ArangoDB v3.8 reached End of Life (EOL) and is no longer supported.

This documentation is outdated. Please see the most recent version at docs.arangodb.com

WINDOW

Aggregate adjacent documents or value ranges with a sliding window to calculate running totals, rolling averages, and other statistical properties

The WINDOW operation can be used for aggregations over adjacent documents, or preceding and / or following rows in other words. It can also aggregate based on a value or duration range relative to a document attribute.

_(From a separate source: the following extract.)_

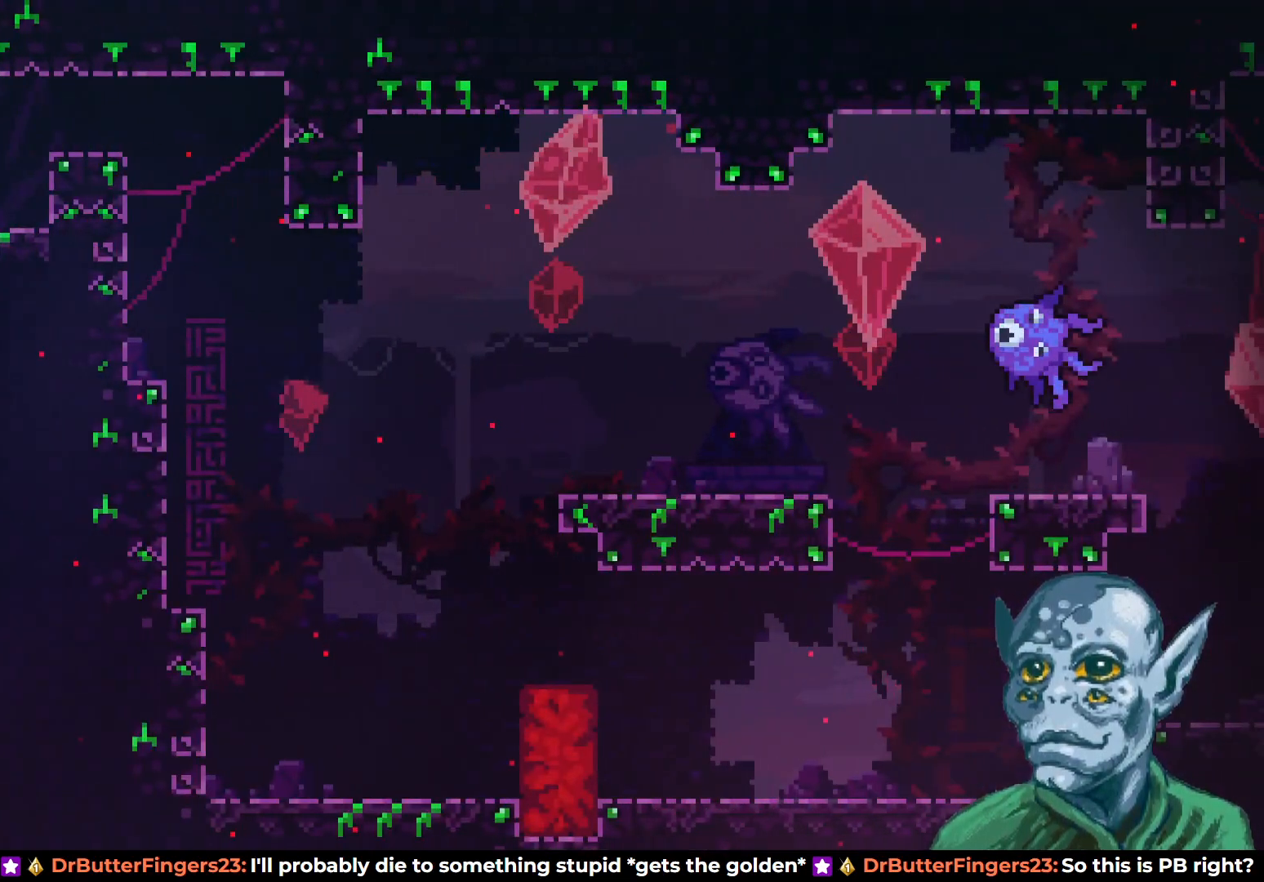
{"buttons": [], "left_stick": "center", "right_stick": "center", "events": []}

The operation performs a COLLECT AGGREGATE-like operation on a set of query rows. However, whereas a COLLECT operation groups multiple query rows into a single result group, a WINDOW operation produces a result for each query row:

  • The row for which function evaluation occurs is called the current row.
  • The query rows related to the current row over which function evaluation occurs, comprise the window frame for the current row.

Window frames are determined with respect to the current row:

  • By defining a window frame to be all rows from the query start to the current row, you can compute running totals for each row.
  • By defining a frame as extending N rows on either side of the current row, you can compute rolling averages.

SyntaxPermalink

There are two syntax variants for WINDOW operations.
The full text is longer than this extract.